En Asturias funcionan cuatro de las 15 centrales térmicas aún abiertas en España. Son las de Lada, en Langreo; Aboño, en Gijón; Soto de Ribera, en Ribera de Arriba; y Soto de la Barca, en Tineo. Iberdrola ya ha anunciado su intención de cerrar Lada, para gran escándalo político, sindical y ciudadano en la comarca. Las empresas que gestionan las otras tres tampoco tienen claro su futuro. Si ejecutan las inversiones necesarias para que cumplan la nueva normativa ambiental europea, mucho más estricta, que entrará en vigor en el 2020, consideran que dejarán de ser rentables. El fin de las ayudas públicas a las explotaciones deficitarias tampoco augura nada bueno para los últimos pozos de carbón de Hunosa, amenazados de clausura al final de este año. El nuevo ministerio, sin embargo, no parece inclinarse hacia la salvación del sector. Prescindir de las térmicas supone librarse de golpe de la fuente de emisión del 14% del CO2, el principal gas con efecto invernadero, que genera España. 

Diferencias con los fondos mineros

La condena al carbón, sin embargo, es una fuente potencial de desacuerdos entre el PSOE federal y la organización asturiana del partido, comprometida con la defensa de una forma de vida y de unos territorios de los que tradicionalmente ha recibido fuerza, militancia y votos. Y ahí es donde los contratos de transición ecológica podrían entrar en juego como amortiguadores del impacto económico y social de la medida en unos concejos que nunca han superado por completo el inicio de su declive industrial y laboral a finales de los años 80. Si el modelo francés, explicado y defendido ante autoridades y periodistas españoles en un acto organizado a principios de febrero por la Embajada gala en Madrid, se sigue de cerca y se adopta sin diluciones, no se tratará, sin embargo, de unos fondos mineros bis.

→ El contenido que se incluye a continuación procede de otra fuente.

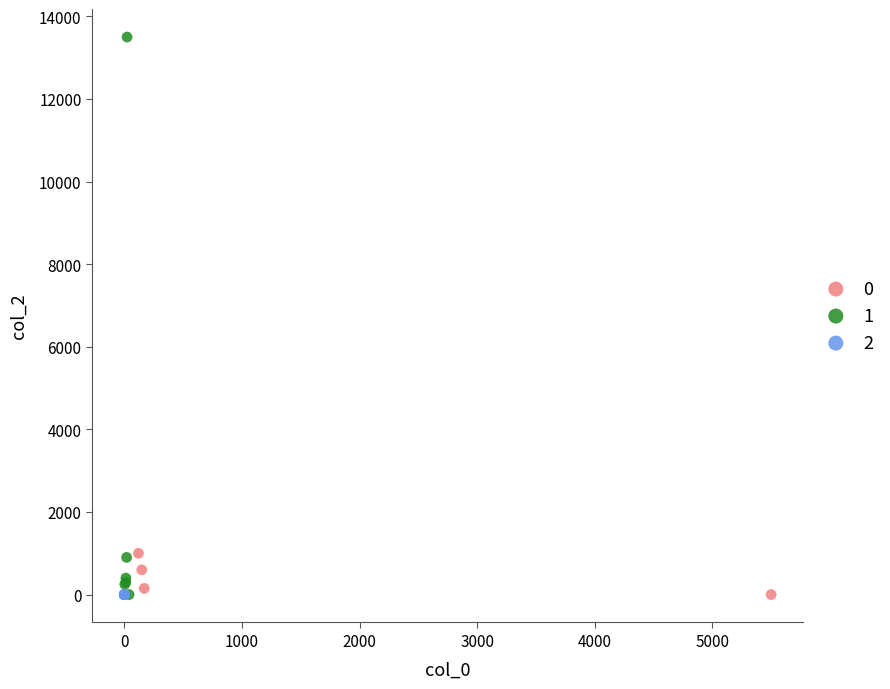

What are all the series names shown in the legend?

0, 1, 2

En Francia, la adscripción a la transición ecológica es voluntaria pero, una vez escogida, obliga a los territorios que deciden adoptarla a cambiar todo su modelo productivo y a cumplir los objetivos locales fijados en un plan nacional contra el cambio climático que, a su vez, refleja los compromisos internacionales del país para reducir sus emisiones contaminantes. Los contratos recuerdan a los fondos mineros en que están pensados para implicar en ellos a todos los agentes de una comarca: ayuntamientos, otras administraciones públicas, sindicatos, empresarios y, en general, a todos los vecinos. A todos ellos se les invita a elaborar los ejes fundamentales de cada actuación. Se permite elegir en qué concentrar los esfuerzos entre un menú de objetivos capaces de remodelar su tejido productivo: apuesta por las energías renovables y la eficiencia energética, implantación de una economía circular para reducir tanto el uso de materias primas como la generación de desechos, movilidad, nuevos usos agrarios y rurales o trabajo por la biodiversidad, entre otros.

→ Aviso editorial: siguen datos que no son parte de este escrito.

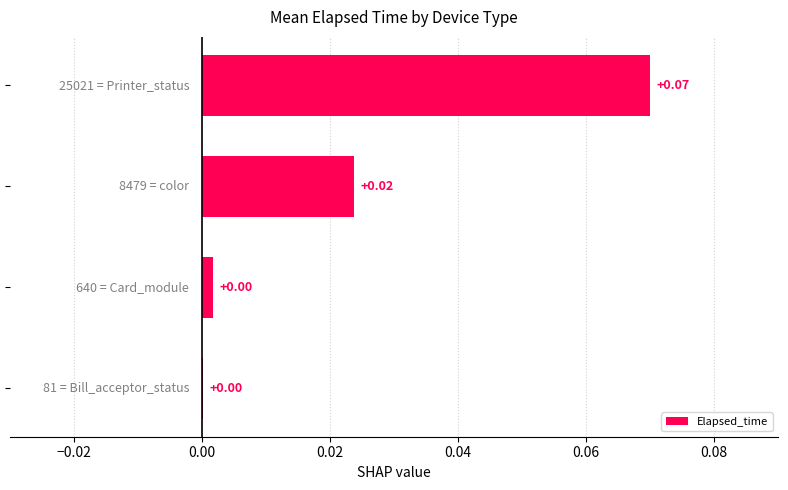

Are the bars horizontal?

Yes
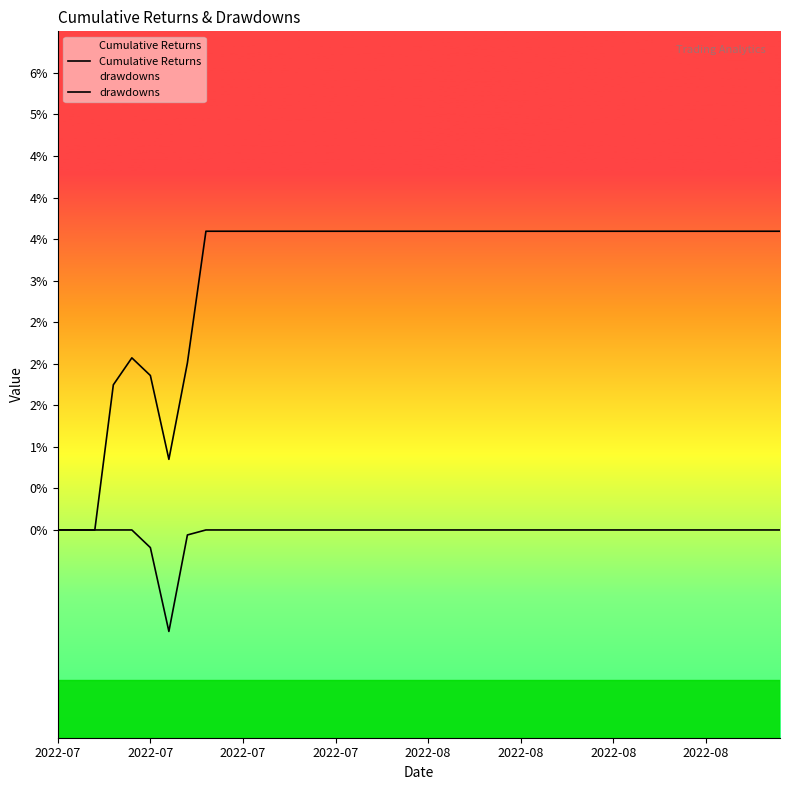

True or false: drawdowns and Cumulative Returns intersect in this chart.

False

Si a los fondos mineros se les ha reprochado en ocasiones su dispersión y su falta de resultados tangibles en los concejos que los recibían, el plan francés obliga a evaluar periódicamente y a contrastar con criterios objetivos los resultados que alcance cada contrato, individualizado y elaborado a medida para un territorio bien definido y concreto. El ministerio resume en la fórmula tres meses, tres años, tres décadas las distintas fases de su aplicación. El primer periodo es el plazo que se da para los debates y la elaboración de los planes. El segundo corresponde al tiempo de su aplicación y puesta en práctica: es el momento en que deben cumplirse los objetivos concretos y cuantificados que se fija cada comarca. El Estado se compromete a apoyarlos y financiarlos pero exige resultados medidos en toneladas de CO2 que dejan de emitirse a la atmósfera, el número de empleos creados o los metros cuadrados de superficie dedicada a un uso renovado, entre otros indicadores. El plazo más largo corresponde al periodo de tiempo mínimo en que las medidas adoptadas deben tener un efecto beneficioso para los pueblos y las ciudades donde se apliquen. Cuando el futuro de una actividad se mide en meses, planificar a 30 años vista ayuda a pensar en un futuro.